Provided entries START

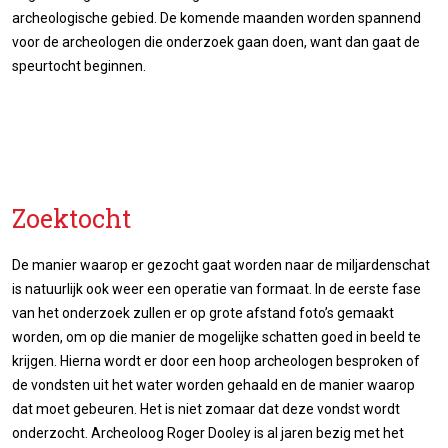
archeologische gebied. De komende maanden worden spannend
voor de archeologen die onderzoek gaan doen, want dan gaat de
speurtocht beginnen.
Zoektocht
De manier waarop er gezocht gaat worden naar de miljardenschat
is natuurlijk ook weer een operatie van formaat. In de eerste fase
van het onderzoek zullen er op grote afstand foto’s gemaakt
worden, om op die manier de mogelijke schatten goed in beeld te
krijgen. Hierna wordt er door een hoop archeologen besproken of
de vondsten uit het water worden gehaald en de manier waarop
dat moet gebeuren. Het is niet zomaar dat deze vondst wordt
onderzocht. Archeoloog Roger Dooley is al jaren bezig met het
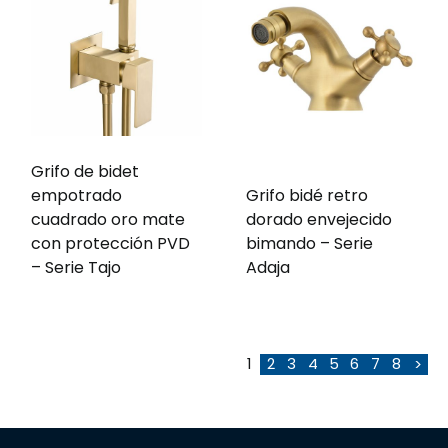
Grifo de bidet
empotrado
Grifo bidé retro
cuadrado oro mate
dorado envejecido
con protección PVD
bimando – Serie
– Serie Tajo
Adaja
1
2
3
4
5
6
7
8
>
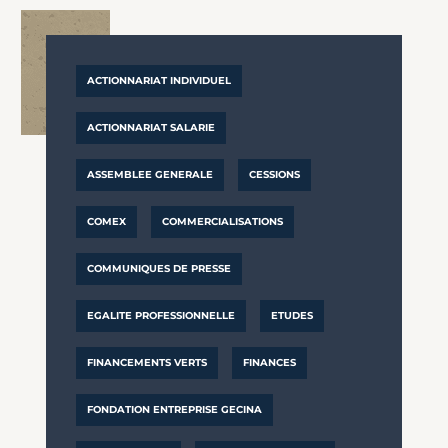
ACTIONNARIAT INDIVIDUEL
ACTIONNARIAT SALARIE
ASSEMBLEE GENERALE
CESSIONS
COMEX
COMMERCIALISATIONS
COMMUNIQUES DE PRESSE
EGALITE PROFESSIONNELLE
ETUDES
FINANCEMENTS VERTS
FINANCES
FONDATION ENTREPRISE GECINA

Provided entries END
Provided entries START

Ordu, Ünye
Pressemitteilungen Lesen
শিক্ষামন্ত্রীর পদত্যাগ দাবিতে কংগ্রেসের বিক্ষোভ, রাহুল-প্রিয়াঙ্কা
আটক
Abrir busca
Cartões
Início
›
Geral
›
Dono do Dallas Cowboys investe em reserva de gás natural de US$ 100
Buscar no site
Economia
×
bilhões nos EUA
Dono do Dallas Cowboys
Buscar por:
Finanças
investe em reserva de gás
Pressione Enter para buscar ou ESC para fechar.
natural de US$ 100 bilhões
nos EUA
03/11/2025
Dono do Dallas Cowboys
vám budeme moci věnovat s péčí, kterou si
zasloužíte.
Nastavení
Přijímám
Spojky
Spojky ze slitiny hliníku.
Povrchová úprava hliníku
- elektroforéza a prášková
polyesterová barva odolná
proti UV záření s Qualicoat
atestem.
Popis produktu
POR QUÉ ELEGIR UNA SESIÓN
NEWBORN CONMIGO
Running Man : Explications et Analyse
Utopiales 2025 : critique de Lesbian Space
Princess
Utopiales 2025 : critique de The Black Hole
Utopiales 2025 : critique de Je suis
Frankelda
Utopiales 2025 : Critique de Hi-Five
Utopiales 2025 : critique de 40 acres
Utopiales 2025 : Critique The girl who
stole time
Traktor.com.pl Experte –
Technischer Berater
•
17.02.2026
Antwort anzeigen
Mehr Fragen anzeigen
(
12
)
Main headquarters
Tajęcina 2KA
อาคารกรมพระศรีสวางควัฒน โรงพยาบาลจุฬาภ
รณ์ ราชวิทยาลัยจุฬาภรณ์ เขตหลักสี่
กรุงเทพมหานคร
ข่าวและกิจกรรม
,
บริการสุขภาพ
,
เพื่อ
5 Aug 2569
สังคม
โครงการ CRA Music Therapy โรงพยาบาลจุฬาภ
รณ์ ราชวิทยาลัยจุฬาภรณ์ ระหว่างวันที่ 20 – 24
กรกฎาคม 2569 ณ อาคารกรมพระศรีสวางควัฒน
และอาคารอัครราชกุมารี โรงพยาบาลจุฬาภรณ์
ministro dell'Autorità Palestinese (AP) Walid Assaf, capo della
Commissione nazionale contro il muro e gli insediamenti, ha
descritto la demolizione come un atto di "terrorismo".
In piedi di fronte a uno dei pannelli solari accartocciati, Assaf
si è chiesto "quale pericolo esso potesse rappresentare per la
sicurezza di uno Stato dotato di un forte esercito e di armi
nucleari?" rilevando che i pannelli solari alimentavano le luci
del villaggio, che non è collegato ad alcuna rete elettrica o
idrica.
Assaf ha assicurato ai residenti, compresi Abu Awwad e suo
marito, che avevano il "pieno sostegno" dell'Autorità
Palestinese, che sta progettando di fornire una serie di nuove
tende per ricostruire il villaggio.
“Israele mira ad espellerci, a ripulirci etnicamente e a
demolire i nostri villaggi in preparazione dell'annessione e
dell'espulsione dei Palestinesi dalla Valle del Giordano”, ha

Provided entries END
Provided entries START

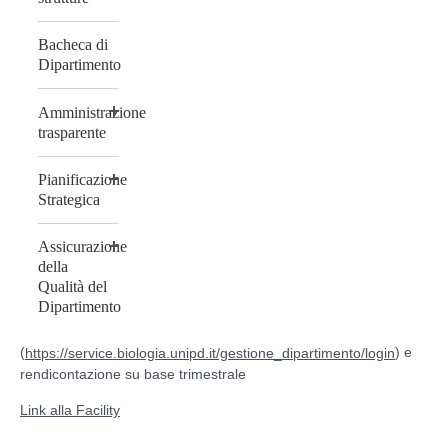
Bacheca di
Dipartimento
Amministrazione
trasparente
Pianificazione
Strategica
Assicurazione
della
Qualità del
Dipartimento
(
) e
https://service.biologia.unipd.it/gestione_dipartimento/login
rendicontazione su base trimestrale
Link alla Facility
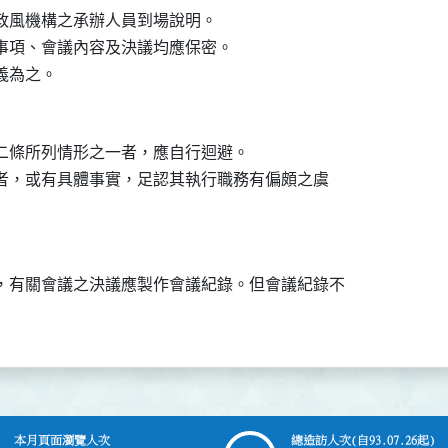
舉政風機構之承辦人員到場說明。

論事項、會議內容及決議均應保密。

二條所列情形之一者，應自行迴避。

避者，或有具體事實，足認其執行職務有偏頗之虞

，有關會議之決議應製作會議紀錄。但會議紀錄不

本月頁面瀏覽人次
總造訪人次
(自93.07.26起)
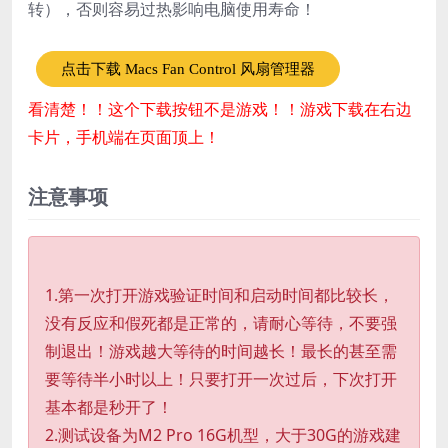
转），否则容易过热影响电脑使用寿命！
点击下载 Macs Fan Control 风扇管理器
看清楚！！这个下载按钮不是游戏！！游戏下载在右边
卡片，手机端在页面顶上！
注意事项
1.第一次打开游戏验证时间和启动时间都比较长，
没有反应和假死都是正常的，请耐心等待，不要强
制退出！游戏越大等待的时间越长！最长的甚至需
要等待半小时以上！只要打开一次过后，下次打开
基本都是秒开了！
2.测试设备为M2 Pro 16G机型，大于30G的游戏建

Provided entries END

## What to do
Every line of the data that includes the word "Assaf" should be copied.

## Task response
ministro dell'Autorità Palestinese (AP) Walid Assaf, capo della
In piedi di fronte a uno dei pannelli solari accartocciati, Assaf
Assaf ha assicurato ai residenti, compresi Abu Awwad e suo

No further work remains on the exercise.